The task: Output the records that follow exactly as they are written.

(Data extracts begins)

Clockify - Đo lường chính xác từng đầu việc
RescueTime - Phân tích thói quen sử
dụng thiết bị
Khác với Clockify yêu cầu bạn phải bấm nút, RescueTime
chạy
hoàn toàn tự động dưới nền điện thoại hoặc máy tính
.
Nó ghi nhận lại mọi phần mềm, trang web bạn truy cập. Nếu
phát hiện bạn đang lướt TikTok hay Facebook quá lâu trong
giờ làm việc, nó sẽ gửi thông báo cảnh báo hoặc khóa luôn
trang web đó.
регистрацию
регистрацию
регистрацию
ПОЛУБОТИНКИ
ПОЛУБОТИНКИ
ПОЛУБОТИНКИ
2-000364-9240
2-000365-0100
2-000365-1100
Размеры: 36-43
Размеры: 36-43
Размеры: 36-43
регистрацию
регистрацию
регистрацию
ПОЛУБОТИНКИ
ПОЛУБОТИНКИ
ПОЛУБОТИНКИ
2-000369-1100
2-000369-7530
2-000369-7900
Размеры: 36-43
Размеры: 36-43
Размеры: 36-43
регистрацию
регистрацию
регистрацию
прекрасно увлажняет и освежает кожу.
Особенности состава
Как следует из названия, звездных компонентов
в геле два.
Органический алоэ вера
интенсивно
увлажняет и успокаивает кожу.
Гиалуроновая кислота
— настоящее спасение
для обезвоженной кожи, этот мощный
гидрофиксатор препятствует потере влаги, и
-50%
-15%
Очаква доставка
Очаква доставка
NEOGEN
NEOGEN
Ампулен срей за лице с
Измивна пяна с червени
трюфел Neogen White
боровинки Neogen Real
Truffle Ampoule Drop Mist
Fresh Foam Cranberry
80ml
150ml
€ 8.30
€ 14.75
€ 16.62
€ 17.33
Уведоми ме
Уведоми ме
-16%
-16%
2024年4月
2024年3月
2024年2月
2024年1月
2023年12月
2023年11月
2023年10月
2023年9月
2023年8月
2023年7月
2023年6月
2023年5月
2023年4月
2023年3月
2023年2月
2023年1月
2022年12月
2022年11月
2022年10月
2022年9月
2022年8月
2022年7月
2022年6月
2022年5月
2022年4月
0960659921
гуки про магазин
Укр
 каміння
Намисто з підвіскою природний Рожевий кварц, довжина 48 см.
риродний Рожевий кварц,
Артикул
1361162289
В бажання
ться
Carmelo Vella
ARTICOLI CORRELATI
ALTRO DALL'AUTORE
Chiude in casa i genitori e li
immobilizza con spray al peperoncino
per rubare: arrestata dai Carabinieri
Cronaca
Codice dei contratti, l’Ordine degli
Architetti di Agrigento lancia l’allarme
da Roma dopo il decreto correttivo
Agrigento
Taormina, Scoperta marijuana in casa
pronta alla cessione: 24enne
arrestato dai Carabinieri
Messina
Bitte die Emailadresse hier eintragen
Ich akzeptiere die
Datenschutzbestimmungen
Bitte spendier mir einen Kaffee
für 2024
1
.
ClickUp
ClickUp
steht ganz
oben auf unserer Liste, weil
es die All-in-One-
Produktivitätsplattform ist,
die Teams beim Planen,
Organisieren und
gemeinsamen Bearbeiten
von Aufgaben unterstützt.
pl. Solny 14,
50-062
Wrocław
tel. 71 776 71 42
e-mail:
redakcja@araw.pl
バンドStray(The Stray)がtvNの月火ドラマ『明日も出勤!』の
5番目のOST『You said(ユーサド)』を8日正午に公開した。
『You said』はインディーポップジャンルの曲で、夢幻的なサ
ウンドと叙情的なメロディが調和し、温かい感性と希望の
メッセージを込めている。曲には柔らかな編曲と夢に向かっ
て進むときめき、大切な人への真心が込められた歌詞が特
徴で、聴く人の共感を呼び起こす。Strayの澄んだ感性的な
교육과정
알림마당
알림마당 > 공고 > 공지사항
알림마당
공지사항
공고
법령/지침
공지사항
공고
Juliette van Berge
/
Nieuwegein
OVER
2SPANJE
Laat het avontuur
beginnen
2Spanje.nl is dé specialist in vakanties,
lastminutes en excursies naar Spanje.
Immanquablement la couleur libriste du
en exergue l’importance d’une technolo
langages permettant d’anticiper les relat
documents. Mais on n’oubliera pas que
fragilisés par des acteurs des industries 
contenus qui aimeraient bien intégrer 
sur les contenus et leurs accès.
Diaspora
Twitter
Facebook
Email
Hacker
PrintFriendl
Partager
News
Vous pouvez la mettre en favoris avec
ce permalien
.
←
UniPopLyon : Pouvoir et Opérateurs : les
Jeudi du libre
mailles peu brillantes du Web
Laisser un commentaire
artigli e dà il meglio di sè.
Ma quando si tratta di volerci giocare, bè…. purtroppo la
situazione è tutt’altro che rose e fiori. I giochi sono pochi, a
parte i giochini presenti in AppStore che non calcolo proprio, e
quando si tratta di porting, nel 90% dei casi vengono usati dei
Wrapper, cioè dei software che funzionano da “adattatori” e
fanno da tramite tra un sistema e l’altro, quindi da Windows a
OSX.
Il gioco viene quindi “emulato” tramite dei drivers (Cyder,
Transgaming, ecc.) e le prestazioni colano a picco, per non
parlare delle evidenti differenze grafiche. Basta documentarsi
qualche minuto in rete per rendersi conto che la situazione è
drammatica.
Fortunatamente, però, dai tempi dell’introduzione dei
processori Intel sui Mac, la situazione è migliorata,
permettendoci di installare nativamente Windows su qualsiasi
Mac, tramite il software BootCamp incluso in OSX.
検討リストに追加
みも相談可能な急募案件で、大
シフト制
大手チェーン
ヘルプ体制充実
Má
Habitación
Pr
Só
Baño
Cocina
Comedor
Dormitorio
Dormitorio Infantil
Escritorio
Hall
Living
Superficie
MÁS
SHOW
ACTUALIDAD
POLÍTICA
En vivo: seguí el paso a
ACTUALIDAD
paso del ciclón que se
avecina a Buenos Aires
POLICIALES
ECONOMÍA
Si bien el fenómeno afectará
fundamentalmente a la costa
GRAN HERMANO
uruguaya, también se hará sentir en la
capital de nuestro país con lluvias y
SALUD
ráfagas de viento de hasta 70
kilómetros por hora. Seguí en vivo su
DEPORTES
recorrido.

(Data extracts ends)

Exercise result:
Clockify - Đo lường chính xác từng đầu việc
RescueTime - Phân tích thói quen sử
dụng thiết bị
Khác với Clockify yêu cầu bạn phải bấm nút, RescueTime
chạy
hoàn toàn tự động dưới nền điện thoại hoặc máy tính
.
Nó ghi nhận lại mọi phần mềm, trang web bạn truy cập. Nếu
phát hiện bạn đang lướt TikTok hay Facebook quá lâu trong
giờ làm việc, nó sẽ gửi thông báo cảnh báo hoặc khóa luôn
trang web đó.
регистрацию
регистрацию
регистрацию
ПОЛУБОТИНКИ
ПОЛУБОТИНКИ
ПОЛУБОТИНКИ
2-000364-9240
2-000365-0100
2-000365-1100
Размеры: 36-43
Размеры: 36-43
Размеры: 36-43
регистрацию
регистрацию
регистрацию
ПОЛУБОТИНКИ
ПОЛУБОТИНКИ
ПОЛУБОТИНКИ
2-000369-1100
2-000369-7530
2-000369-7900
Размеры: 36-43
Размеры: 36-43
Размеры: 36-43
регистрацию
регистрацию
регистрацию
прекрасно увлажняет и освежает кожу.
Особенности состава
Как следует из названия, звездных компонентов
в геле два.
Органический алоэ вера
интенсивно
увлажняет и успокаивает кожу.
Гиалуроновая кислота
— настоящее спасение
для обезвоженной кожи, этот мощный
гидрофиксатор препятствует потере влаги, и
-50%
-15%
Очаква доставка
Очаква доставка
NEOGEN
NEOGEN
Ампулен срей за лице с
Измивна пяна с червени
трюфел Neogen White
боровинки Neogen Real
Truffle Ampoule Drop Mist
Fresh Foam Cranberry
80ml
150ml
€ 8.30
€ 14.75
€ 16.62
€ 17.33
Уведоми ме
Уведоми ме
-16%
-16%
2024年4月
2024年3月
2024年2月
2024年1月
2023年12月
2023年11月
2023年10月
2023年9月
2023年8月
2023年7月
2023年6月
2023年5月
2023年4月
2023年3月
2023年2月
2023年1月
2022年12月
2022年11月
2022年10月
2022年9月
2022年8月
2022年7月
2022年6月
2022年5月
2022年4月
0960659921
гуки про магазин
Укр
 каміння
Намисто з підвіскою природний Рожевий кварц, довжина 48 см.
риродний Рожевий кварц,
Артикул
1361162289
В бажання
ться
Carmelo Vella
ARTICOLI CORRELATI
ALTRO DALL'AUTORE
Chiude in casa i genitori e li
immobilizza con spray al peperoncino
per rubare: arrestata dai Carabinieri
Cronaca
Codice dei contratti, l’Ordine degli
Architetti di Agrigento lancia l’allarme
da Roma dopo il decreto correttivo
Agrigento
Taormina, Scoperta marijuana in casa
pronta alla cessione: 24enne
arrestato dai Carabinieri
Messina
Bitte die Emailadresse hier eintragen
Ich akzeptiere die
Datenschutzbestimmungen
Bitte spendier mir einen Kaffee
für 2024
1
.
ClickUp
ClickUp
steht ganz
oben auf unserer Liste, weil
es die All-in-One-
Produktivitätsplattform ist,
die Teams beim Planen,
Organisieren und
gemeinsamen Bearbeiten
von Aufgaben unterstützt.
pl. Solny 14,
50-062
Wrocław
tel. 71 776 71 42
e-mail:
redakcja@araw.pl
バンドStray(The Stray)がtvNの月火ドラマ『明日も出勤!』の
5番目のOST『You said(ユーサド)』を8日正午に公開した。
『You said』はインディーポップジャンルの曲で、夢幻的なサ
ウンドと叙情的なメロディが調和し、温かい感性と希望の
メッセージを込めている。曲には柔らかな編曲と夢に向かっ
て進むときめき、大切な人への真心が込められた歌詞が特
徴で、聴く人の共感を呼び起こす。Strayの澄んだ感性的な
교육과정
알림마당
알림마당 > 공고 > 공지사항
알림마당
공지사항
공고
법령/지침
공지사항
공고
Juliette van Berge
/
Nieuwegein
OVER
2SPANJE
Laat het avontuur
beginnen
2Spanje.nl is dé specialist in vakanties,
lastminutes en excursies naar Spanje.
Immanquablement la couleur libriste du
en exergue l’importance d’une technolo
langages permettant d’anticiper les relat
documents. Mais on n’oubliera pas que
fragilisés par des acteurs des industries 
contenus qui aimeraient bien intégrer 
sur les contenus et leurs accès.
Diaspora
Twitter
Facebook
Email
Hacker
PrintFriendl
Partager
News
Vous pouvez la mettre en favoris avec
ce permalien
.
←
UniPopLyon : Pouvoir et Opérateurs : les
Jeudi du libre
mailles peu brillantes du Web
Laisser un commentaire
artigli e dà il meglio di sè.
Ma quando si tratta di volerci giocare, bè…. purtroppo la
situazione è tutt’altro che rose e fiori. I giochi sono pochi, a
parte i giochini presenti in AppStore che non calcolo proprio, e
quando si tratta di porting, nel 90% dei casi vengono usati dei
Wrapper, cioè dei software che funzionano da “adattatori” e
fanno da tramite tra un sistema e l’altro, quindi da Windows a
OSX.
Il gioco viene quindi “emulato” tramite dei drivers (Cyder,
Transgaming, ecc.) e le prestazioni colano a picco, per non
parlare delle evidenti differenze grafiche. Basta documentarsi
qualche minuto in rete per rendersi conto che la situazione è
drammatica.
Fortunatamente, però, dai tempi dell’introduzione dei
processori Intel sui Mac, la situazione è migliorata,
permettendoci di installare nativamente Windows su qualsiasi
Mac, tramite il software BootCamp incluso in OSX.
検討リストに追加
みも相談可能な急募案件で、大
シフト制
大手チェーン
ヘルプ体制充実
Má
Habitación
Pr
Só
Baño
Cocina
Comedor
Dormitorio
Dormitorio Infantil
Escritorio
Hall
Living
Superficie
MÁS
SHOW
ACTUALIDAD
POLÍTICA
En vivo: seguí el paso a
ACTUALIDAD
paso del ciclón que se
avecina a Buenos Aires
POLICIALES
ECONOMÍA
Si bien el fenómeno afectará
fundamentalmente a la costa
GRAN HERMANO
uruguaya, también se hará sentir en la
capital de nuestro país con lluvias y
SALUD
ráfagas de viento de hasta 70
kilómetros por hora. Seguí en vivo su
DEPORTES
recorrido.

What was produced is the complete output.